Tasks:
a - According to the All-in Cash Out FAQ, which cards are considered when calculating equity and the Cash Out amounts?
b - Rewrite the part of the All-in Cash Out FAQ that begins at the words "Are dead cards" and stops after "Cash Out amounts.", putting "expected value" wherever "equity" appears.

Text excerpt:
^^^^^^^^^^^^^^^^

Are dead cards taken into consideration?
Dead cards are those which have already been folded by non-all-in players during the hand.
These cards are not taken into consideration when an All-in Cash Out amount is determined. Only the cards known to the players at the time of the potential Cash Out (your own cards, your opponent’s cards, and the board cards) are considered when calculating equity and the Cash Out amounts.
Isn’t there a conflict of interest between PokerStars and the players?
This is a very serious subject, so let’s break it down.
With this new All-in Cash Out feature, players are going up against the house (PokerStars) and not other players. This leads to the question of vested interest.
Would PokerStars manipulate the cards in order to get the result that is most beneficial to us?

^^^^^^^^^^^^^^^^

Stored items from a collection:

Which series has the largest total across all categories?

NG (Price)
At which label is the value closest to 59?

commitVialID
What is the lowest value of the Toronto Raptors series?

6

^^^^^^^^^^^^^^^^

Outputs by task:
a - Your own cards, your opponent's cards, and the board cards.

b -
Are dead cards taken into consideration?
Dead cards are those which have already been folded by non-all-in players during the hand.
These cards are not taken into consideration when an All-in Cash Out amount is determined. Only the cards known to the players at the time of the potential Cash Out (your own cards, your opponent’s cards, and the board cards) are considered when calculating expected value and the Cash Out amounts.